Assignment: If a line in the data below contains "press", copy it.

Data shown:
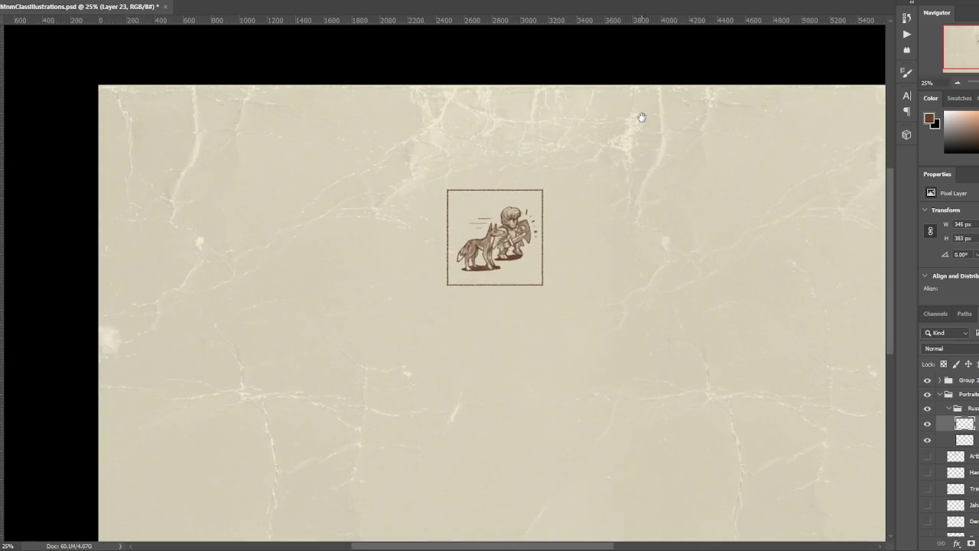
pyautogui.moveTo(643, 115); pyautogui.dragTo(597, 142)
pyautogui.press('ctrl+minus')
pyautogui.press('ctrl+plus')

Answer for this exercise:
pyautogui.press('ctrl+minus')
pyautogui.press('ctrl+plus')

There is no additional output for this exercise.